Publicado em 25/07/2026 às 10:25 / Leia em 3 minutos

O presidente Luiz Inácio Lula da Silva sancionou, nesta sexta-feira (24), a lei que proíbe a produção e a comercialização de produtos obtidos por meio da alimentação forçada de animais. A medida atinge diretamente o foie gras, iguaria tradicional da culinária francesa produzida a partir do fígado de patos ou gansos submetidos a esse método.

Publicada no Diário Oficial da União, a norma determina que a proibição vale tanto para o foie gras in natura quanto para versões industrializadas, como as enlatadas.

O descumprimento da legislação poderá resultar em pena de três meses a um ano de detenção, além de multa, conforme previsto na Lei de Crimes Ambientais para casos de maus-tratos a animais.

Como é feito o foie gras

O foie gras é produzido por meio da técnica conhecida como gavage, em que patos ou gansos são alimentados à força com o auxílio de um tubo introduzido no esôfago. O método é aplicado nas últimas semanas de vida das aves para provocar o aumento do fígado, característica que dá origem ao produto. Em geral, o procedimento dura entre duas e três semanas, com duas ou três sessões de alimentação por dia.

Em entrevista ao g1, o diretor de políticas públicas da ONG Mercy For Animals, George Sturaro, afirmou que, além de causar sofrimento aos animais, a prática pode provocar o crescimento do fígado para além do tamanho normal, o que pode resultar em dor, alterações no metabolismo e estresse térmico nas aves. “Isso gera uma série de lesões na garganta, no esôfago ou até na face e no bico do animal”, afirma.

Tensão comercial entre Brasil e França

A sanção da lei que proíbe a produção e a comercialização de foie gras no Brasil voltou a gerar atritos com a França, maior produtora mundial da iguaria. O país europeu vê a medida com preocupação tanto pelo impacto econômico quanto pelo possível precedente para outros produtos agrícolas.

De acordo com o Comitê Interprofissional de Aves Aquáticas para Foie Gras (Cifog), o mercado brasileiro movimenta cerca de 1 milhão de euros por ano, com consumo concentrado em restaurantes de alto padrão e importadores das principais capitais.
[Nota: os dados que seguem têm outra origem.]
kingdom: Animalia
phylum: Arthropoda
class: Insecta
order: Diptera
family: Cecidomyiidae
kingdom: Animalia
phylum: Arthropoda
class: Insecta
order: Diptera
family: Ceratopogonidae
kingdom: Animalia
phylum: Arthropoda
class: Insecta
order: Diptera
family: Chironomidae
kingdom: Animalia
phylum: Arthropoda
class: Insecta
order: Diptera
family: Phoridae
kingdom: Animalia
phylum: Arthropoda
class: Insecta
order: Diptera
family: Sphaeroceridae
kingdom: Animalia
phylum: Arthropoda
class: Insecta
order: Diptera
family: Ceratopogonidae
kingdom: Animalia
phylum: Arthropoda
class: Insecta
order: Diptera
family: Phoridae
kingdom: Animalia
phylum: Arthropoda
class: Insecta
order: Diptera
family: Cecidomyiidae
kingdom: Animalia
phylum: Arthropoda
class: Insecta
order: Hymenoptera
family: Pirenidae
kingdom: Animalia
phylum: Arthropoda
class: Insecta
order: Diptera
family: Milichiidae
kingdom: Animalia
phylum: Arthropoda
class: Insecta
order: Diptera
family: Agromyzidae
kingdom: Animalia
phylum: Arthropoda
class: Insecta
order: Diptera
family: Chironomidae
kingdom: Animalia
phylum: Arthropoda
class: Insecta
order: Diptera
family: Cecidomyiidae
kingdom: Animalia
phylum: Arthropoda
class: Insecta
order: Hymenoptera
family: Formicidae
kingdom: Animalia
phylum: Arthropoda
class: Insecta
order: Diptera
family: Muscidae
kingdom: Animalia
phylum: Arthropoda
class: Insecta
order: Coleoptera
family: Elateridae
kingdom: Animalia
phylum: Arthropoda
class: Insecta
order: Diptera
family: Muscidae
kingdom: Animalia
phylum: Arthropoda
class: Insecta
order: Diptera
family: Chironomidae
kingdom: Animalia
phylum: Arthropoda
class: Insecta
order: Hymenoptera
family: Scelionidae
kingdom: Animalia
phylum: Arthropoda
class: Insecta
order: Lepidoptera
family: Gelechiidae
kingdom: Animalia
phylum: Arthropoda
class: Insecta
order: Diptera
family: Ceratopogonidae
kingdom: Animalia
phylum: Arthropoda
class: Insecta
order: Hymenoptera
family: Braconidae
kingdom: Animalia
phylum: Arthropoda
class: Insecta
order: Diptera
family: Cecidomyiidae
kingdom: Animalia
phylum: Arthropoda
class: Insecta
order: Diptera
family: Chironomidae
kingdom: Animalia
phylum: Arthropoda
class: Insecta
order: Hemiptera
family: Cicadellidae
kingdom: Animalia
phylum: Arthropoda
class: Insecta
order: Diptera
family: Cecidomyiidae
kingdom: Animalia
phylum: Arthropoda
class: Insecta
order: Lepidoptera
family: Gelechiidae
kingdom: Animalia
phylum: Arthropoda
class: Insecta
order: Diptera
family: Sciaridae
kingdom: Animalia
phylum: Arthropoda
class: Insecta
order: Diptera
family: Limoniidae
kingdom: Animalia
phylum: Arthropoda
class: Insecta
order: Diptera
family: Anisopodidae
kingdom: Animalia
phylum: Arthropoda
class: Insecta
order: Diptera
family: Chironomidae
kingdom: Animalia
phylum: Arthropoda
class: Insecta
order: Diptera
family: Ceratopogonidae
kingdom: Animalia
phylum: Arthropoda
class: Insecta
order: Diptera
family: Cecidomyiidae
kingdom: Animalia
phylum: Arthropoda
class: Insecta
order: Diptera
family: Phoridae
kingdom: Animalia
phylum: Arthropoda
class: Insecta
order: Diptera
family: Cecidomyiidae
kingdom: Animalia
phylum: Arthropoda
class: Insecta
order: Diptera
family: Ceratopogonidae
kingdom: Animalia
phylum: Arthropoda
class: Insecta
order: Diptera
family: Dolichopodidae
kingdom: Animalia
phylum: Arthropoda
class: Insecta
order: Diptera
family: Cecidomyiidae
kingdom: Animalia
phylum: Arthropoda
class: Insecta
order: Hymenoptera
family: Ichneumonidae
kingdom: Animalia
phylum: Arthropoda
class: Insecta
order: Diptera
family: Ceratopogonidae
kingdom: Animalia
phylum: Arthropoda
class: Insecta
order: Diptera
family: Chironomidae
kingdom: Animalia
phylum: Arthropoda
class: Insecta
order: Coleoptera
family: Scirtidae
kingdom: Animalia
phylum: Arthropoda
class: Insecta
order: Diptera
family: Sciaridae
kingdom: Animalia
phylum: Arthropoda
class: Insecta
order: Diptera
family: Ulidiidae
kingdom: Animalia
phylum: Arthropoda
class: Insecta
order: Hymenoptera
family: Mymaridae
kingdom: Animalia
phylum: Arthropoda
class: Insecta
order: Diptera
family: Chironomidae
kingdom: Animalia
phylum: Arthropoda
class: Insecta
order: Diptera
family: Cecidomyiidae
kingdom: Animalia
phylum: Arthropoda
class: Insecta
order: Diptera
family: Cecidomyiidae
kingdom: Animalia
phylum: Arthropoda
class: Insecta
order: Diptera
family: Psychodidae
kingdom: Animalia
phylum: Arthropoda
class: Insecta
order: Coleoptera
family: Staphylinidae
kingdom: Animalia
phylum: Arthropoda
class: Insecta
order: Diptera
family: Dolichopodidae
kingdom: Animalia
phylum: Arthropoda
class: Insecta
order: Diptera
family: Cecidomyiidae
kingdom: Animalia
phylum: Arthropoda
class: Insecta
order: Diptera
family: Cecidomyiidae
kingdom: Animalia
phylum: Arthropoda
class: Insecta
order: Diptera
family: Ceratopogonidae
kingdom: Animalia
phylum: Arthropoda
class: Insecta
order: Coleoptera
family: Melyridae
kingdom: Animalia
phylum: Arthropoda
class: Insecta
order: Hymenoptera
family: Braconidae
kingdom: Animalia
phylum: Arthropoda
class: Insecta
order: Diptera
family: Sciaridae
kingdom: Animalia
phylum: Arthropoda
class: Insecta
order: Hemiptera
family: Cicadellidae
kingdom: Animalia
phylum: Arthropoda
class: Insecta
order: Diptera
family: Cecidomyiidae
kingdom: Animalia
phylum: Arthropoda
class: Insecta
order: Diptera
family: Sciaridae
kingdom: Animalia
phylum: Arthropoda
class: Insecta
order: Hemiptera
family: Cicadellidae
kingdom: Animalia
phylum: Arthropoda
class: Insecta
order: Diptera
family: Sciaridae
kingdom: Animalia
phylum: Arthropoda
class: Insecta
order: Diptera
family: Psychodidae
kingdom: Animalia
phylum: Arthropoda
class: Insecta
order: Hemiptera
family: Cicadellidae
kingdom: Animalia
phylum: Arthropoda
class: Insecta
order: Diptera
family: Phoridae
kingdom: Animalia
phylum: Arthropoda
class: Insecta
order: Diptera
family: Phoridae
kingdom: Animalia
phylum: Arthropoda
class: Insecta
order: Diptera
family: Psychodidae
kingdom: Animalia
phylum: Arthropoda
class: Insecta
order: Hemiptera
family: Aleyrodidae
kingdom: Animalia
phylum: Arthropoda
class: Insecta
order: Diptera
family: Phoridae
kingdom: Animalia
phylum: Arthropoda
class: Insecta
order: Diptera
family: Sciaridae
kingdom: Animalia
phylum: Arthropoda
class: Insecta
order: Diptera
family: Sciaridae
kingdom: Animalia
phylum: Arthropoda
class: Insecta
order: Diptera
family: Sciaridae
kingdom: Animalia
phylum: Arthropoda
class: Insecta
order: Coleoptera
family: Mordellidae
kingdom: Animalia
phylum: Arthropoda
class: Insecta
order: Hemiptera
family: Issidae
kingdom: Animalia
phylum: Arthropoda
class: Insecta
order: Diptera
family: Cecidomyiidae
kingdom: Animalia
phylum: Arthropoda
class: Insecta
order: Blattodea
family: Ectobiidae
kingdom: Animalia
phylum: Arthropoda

Ainda antes da sanção presidencial, o Cifog solicitou uma intervenção diplomática da União Europeia (UE) para tentar impedir a aprovação da norma. Em maio, a entidade classificou a proibição como uma “primeira violação” do acordo de livre comércio entre Mercosul e União Europeia, concluído em dezembro após 25 anos de negociações.

Além das perdas comerciais, os produtores franceses argumentam que o foie gras faz parte da lista de indicações geográficas protegidas reconhecidas pelo tratado entre os dois blocos e temem que a decisão brasileira abra caminho para restrições a outros produtos europeus.